Despite the ruling from a civilian court against virginity tests, Desouky said that Sunday’s verdict from the military court does not only acquit the defendant but it denies the occurrence of virginity tests in military prisons at all.

“At the doctors syndicate, if anything like that had occurred we would punish the doctor internally. We discussed the witnesses as a neutral side because this is an issue that touches on the dignity of women,” said Dessouky. “But nothing was proven.”

A staggering contradiction appears between the prosecution of the military doctor in ten sessions over the course of three months, and the ones that thousands of civilians who have been tried in military courts throughout the last year received, which those that were released said only lasted for a few minutes.

“The military court is allowed to hear cases involving civilians but the civilian judiciary is not allowed to hear cases involving military even when the victims are civilians,” says Ramadan.

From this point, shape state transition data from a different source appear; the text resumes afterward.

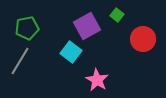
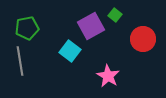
green square: moved 2 px left
purple square: moved 4 px right
cyan square: moved 1 px left, 1 px up
gray line: rotated 40 degrees counterclockwise
pink star: moved 11 px right, 4 px up
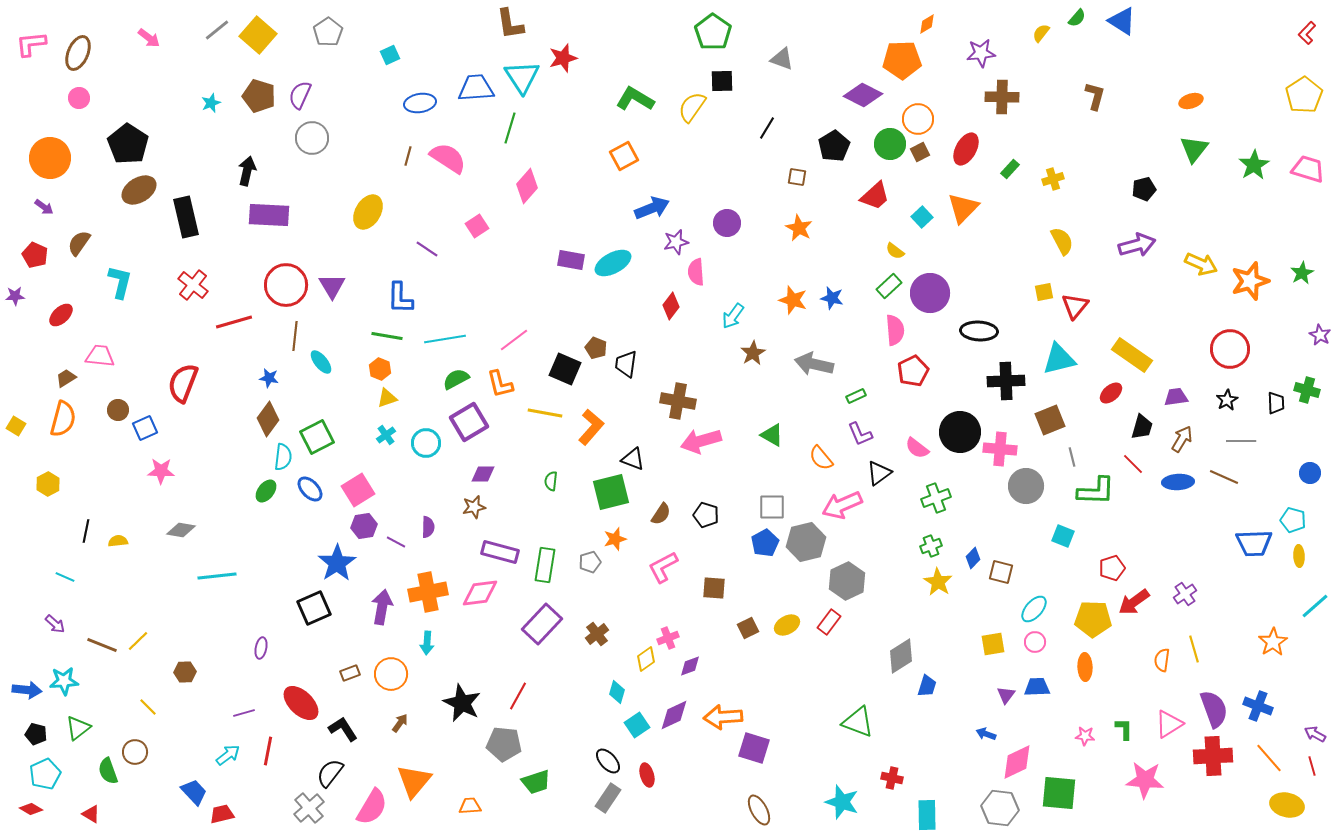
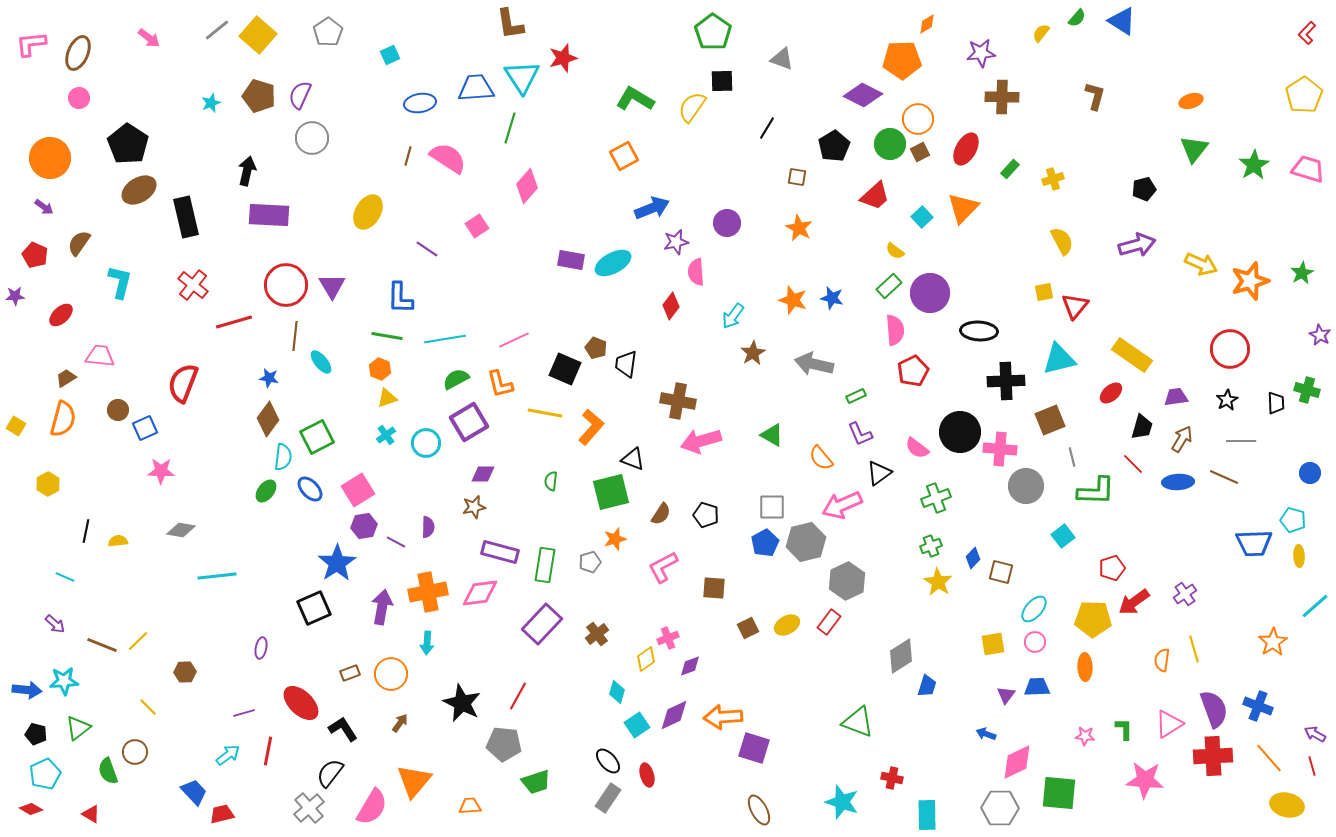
pink line at (514, 340): rotated 12 degrees clockwise
cyan square at (1063, 536): rotated 30 degrees clockwise
gray hexagon at (1000, 808): rotated 6 degrees counterclockwise
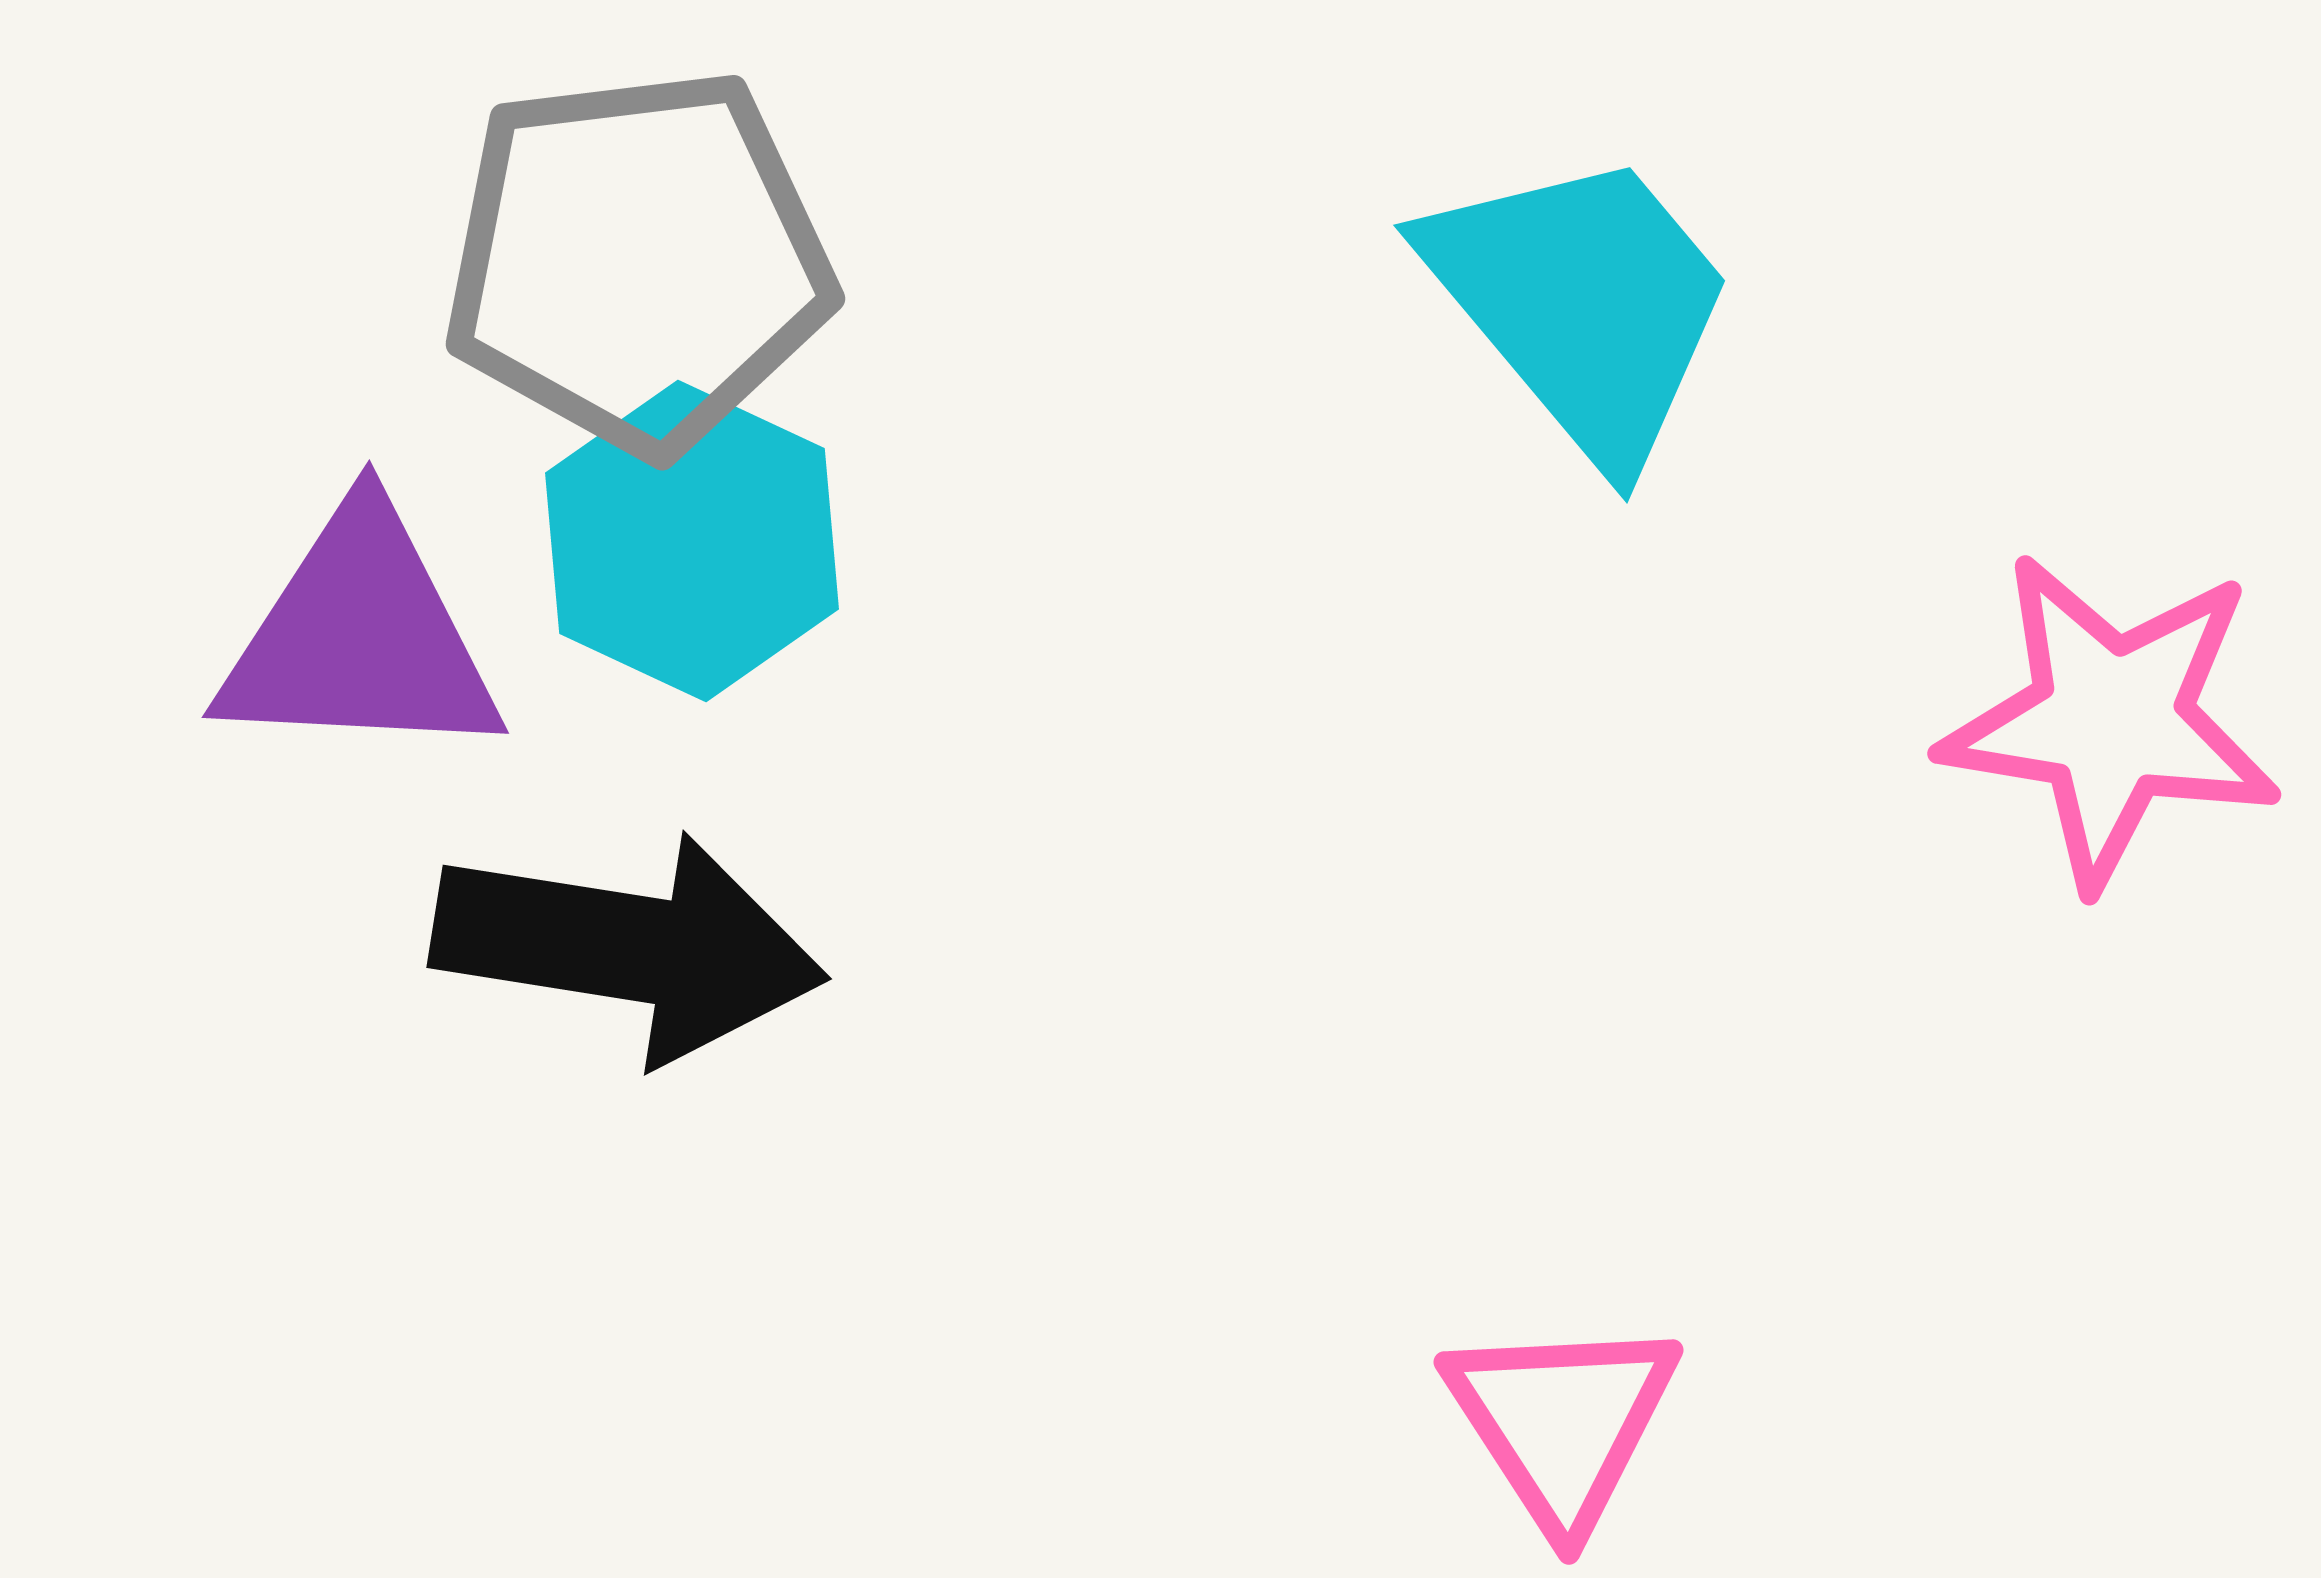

Ramadan also says that important evidence that Ibrahim’s lawyers were asking for wasn’t admitted in the case by the military prosecution. The lawyers’ demand to include records that indicate who was on shift in the military prison on the day of the incident was ignored. Ibrahim’s lawyer was also not allowed to make a closing statement in the last session of the case.

Only the prosecutor has the right to appeal the verdict. Dismissing him as one of their military opponents, Ibrahim’s lawyers intend to take their case to international courts, they say they are considering turning to the African Commission on Human and People’s Rights, a regional court that hears cases that have exhausted all national legal avenues.

The head of the military judiciary, Mahmoud Morsy, issued a statement following the verdict saying that it proves that the military judiciary, just like the civilian, does not succumb to any pressure and only rules based on the judge’s conscience.

The verdict evoked angry reactions from activists and supporters of Ibrahim, who has become one of the symbols of resistance in Egypt for standing up to the military.

 Ibrahim, who, according to eye-witnesses, cried and fainted after hearing the result of her battle that dragged on for over a year, agreed with commentators that the judgment is an injustice to the country and not to her person.